In the data below, which lines contain "longitudTerm"? List them by copying each one.

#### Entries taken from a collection
*** Block opens ***

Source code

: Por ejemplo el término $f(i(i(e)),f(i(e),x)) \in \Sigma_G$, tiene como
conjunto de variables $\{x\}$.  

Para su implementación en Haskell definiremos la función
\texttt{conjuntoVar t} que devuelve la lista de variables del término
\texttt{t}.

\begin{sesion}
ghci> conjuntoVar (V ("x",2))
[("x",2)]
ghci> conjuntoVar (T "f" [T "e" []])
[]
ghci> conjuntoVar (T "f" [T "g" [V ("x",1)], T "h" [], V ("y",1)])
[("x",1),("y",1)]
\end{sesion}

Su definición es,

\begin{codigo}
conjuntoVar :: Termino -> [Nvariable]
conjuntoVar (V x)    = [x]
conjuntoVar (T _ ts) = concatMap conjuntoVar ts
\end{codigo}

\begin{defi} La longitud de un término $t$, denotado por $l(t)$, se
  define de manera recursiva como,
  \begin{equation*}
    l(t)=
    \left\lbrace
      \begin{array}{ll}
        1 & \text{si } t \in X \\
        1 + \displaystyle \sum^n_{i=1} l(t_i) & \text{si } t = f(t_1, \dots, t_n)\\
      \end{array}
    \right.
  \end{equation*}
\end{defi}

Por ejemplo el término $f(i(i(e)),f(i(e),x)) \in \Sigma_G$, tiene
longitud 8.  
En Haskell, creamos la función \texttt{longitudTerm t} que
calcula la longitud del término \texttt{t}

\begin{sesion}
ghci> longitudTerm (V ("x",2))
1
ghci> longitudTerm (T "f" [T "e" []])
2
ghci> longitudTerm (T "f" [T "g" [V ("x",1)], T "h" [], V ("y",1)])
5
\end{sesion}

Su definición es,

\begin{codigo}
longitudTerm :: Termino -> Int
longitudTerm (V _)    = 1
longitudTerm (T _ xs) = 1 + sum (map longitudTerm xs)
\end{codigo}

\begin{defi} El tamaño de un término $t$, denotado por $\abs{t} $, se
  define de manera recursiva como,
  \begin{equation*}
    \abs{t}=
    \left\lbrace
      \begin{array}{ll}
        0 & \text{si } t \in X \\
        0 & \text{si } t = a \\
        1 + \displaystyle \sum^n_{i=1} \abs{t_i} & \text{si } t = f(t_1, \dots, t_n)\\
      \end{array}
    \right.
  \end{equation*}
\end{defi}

*** Block closes ***

#### Answer for this exercise
En Haskell, creamos la función \texttt{longitudTerm t} que
ghci> longitudTerm (V ("x",2))
ghci> longitudTerm (T "f" [T "e" []])
ghci> longitudTerm (T "f" [T "g" [V ("x",1)], T "h" [], V ("y",1)])
longitudTerm :: Termino -> Int
longitudTerm (V _)    = 1
longitudTerm (T _ xs) = 1 + sum (map longitudTerm xs)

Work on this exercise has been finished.